Mükellef ve Mali Müşavir Artış Oranları
Muhasebe Bilenler Topluluğu’nun Değerli Üyeleri;
Son 15 Yılda Türkiye’deki Mükellef ve Mali Müşavir Artışı İstatistikleri ile Mali Müşavir Başına Düşen Mükellef İstatistiklerini ve S.M.M.M.- Y.M.M. Sınav Başarı oranlarını sizler için toparlamaya çalıştım.
Mali Müşavirler Eğitim ve Dayanışma Derneği ile Muhasebe Bilenler Topluluğu olarak 15 Nisan 2017 Tarihinde düzenlemiş olduğumuz seminer öncesi Yeterlilik Sınavını yeni kazanmış ve Ruhsatını seminer gününde alan arkadaşlarımıza nasıl bir ortamın içerisine girdiğini anlatmak üzere bir sunum yapmıştım ve bu sunum sonunda eskiden üstatlarımızın “Serkan’cığım ben bu meslekten geçmişte çok güzel paralar kazandım. Ama şimdi durum çok farklı” cümlelerini de özetler gibi bir sonuç ortaya çıktığını hep birlikte görmüştük. Sizlerin de yorumuna sunmak üzere bunu yazı haline getirmek istedim.
Bakalım kabaca bu bahsedilen sürelerden sonra neler olmuş. 2002-2017 yılları arasında S.M.M.M. ve Y.M.M. sınav başarı oranlarını analiz ederek açılışı yapayım.
Akabinde her Mali Müşavire düşen firma sayısındaki yıl yıl değişim nasıl olmuş hızlıca analiz edelim.
S.M.M.M. SINAVI ANALİZİ 1992-2013 (TIKLAYIP DEVAMINI AÇABİLİRSİNİZ)
Gördüğünüz üzere 1992 Yılındaki Katılım 626 iken 2013 yılındaki katılım 43.352 gibi ciddi bir artış göstermektedir. Bunun yanında katılanların başarı oranları da 1992 %71,88 ile 450 kişi iken 2013 Yılında %18,35 ile 7.958 kişi olmuştur.
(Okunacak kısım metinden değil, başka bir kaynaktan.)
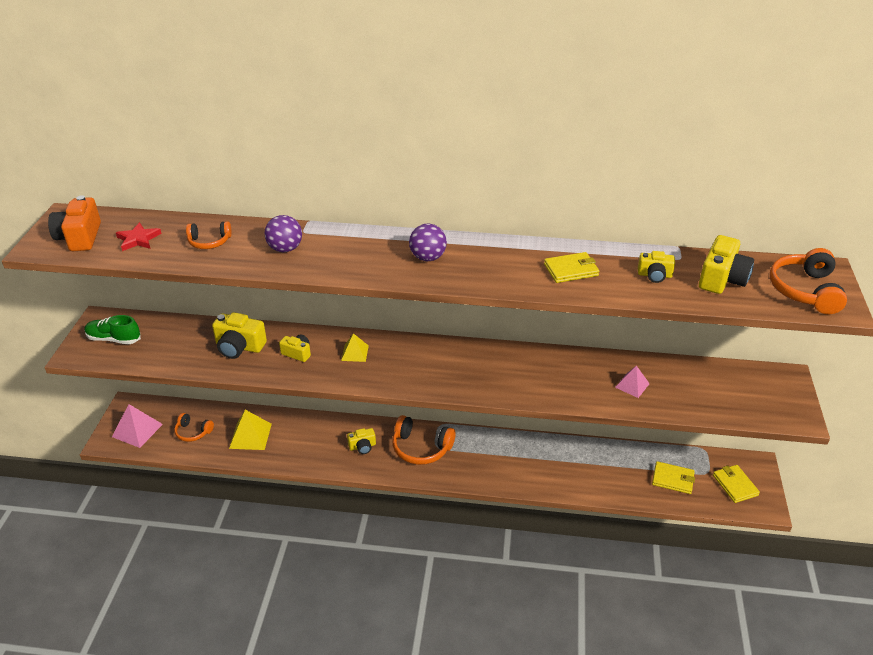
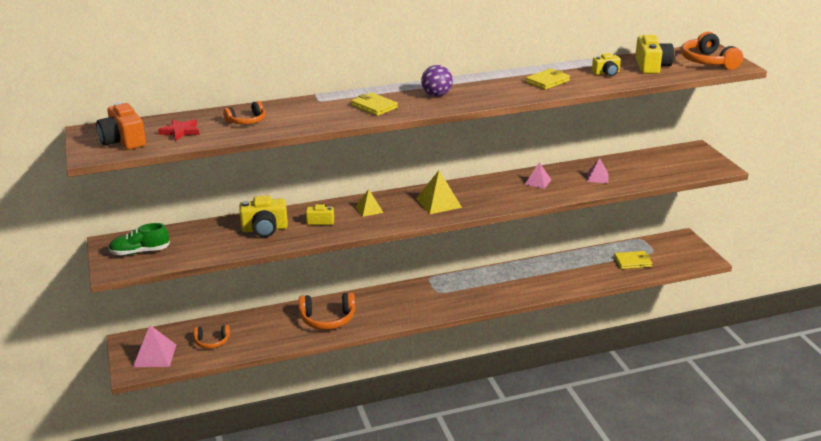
camera: 25 degrees left, 10 degrees down
(250, 436) = (269, 329): yellow pyramid -> yellow pyramid (438, 203)
(285, 249) = (317, 112): purple ball -> none
(362, 446) = (376, 309): yellow camera -> none
(421, 448) = (426, 296): orange headphones -> orange headphones (327, 319)
(558, 370) = (538, 182): none -> pink pyramid
(735, 485) = (677, 253): yellow wallet -> yellow wallet (374, 106)

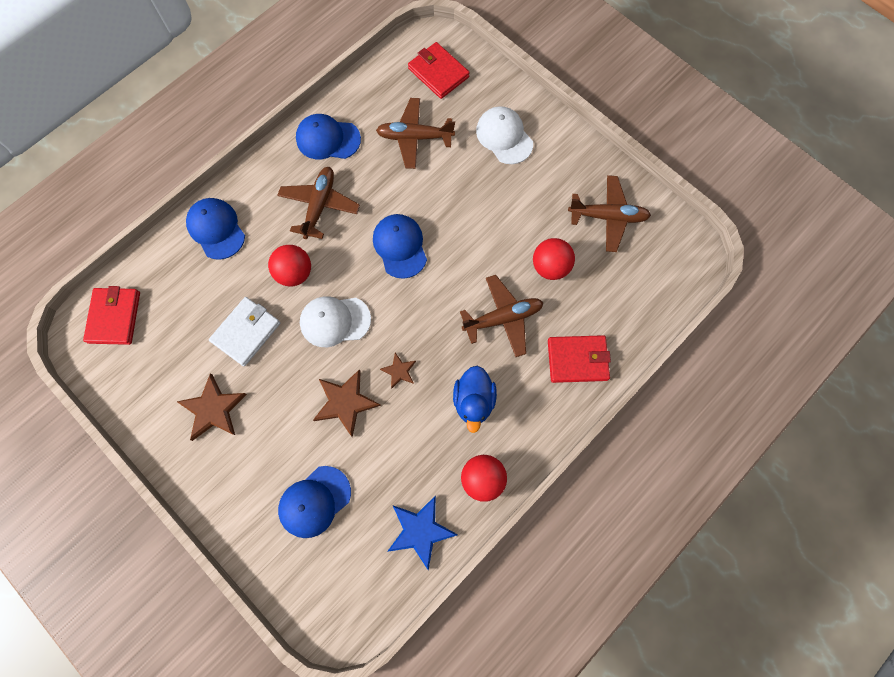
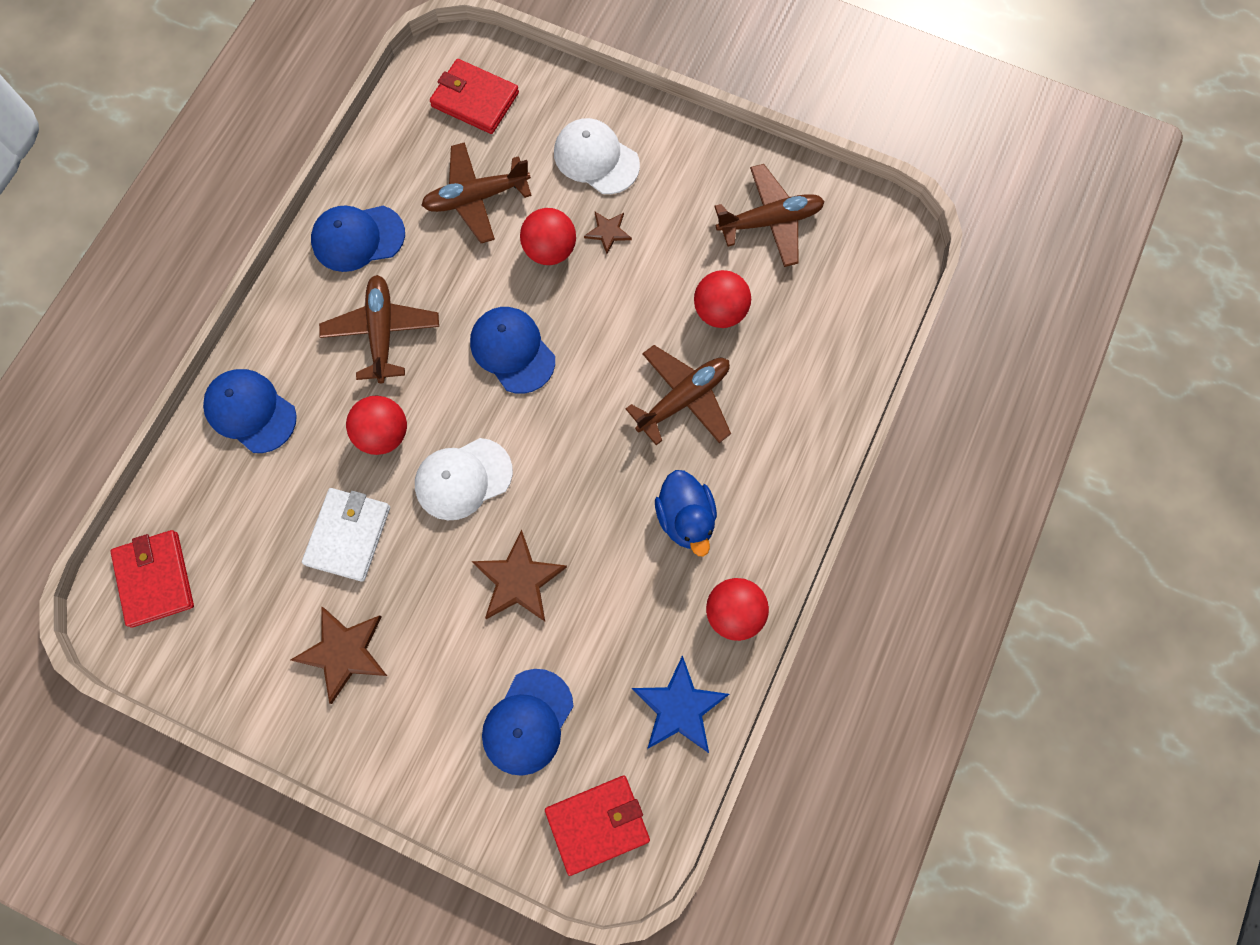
camera: 20 degrees left, 0 degrees up
(399, 371) = (574, 514): brown star -> brown star (608, 232)
(450, 187) = (550, 250): none -> red ball
(577, 360) = (798, 419): red wallet -> red wallet (597, 824)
Oran olarak bakıldığında ise en yüksek başarı %74,89(Neredeyse 4 kişiden 3ü) en düşük başarı ise %15,20 olmuştur. 2017 yılında ise aldığım bilgilere göre %11 civarlarında olduğunu görmekteyiz.
(Yeterlilik sürecini tamamlamayanları göz önüne aldığımızda %8 lere tekabul etmektedir.)
1992-2013 aralığında 434.756 kişi sınava katılmış ve 91.607 si Staja Başlama Sınavını kazanmış 359.690 kişi ise bu sınavları kazanamamıştır. Tabi bu 359.690 içerisinde birden fazla kez sınava girmiş kişileri de düşünmek gerekiyor.
GELELİM YEMİNLİ MALİ MÜŞAVİRLİK SINAVLARINA
Bu arada belki dikkatinizi çekmiştir 1999 Yılını bir şeyler olmuş ama 🙂 Ya Komisyon uyeleri başlarım böyle işe diyerek tamamını bırakıp sonra toplu istifayı bastı ya da abilerimiz üstatlarımız orada bir şımarıklık yapmış olabilirler 🙂 Bu katılım ve oranlara bir meslek grubu için gayet makul, para kazanılabilinir, rekabeti önlenebilinir oranlar diye düşünüyorum. Yorum Sizin, Devam Edelim…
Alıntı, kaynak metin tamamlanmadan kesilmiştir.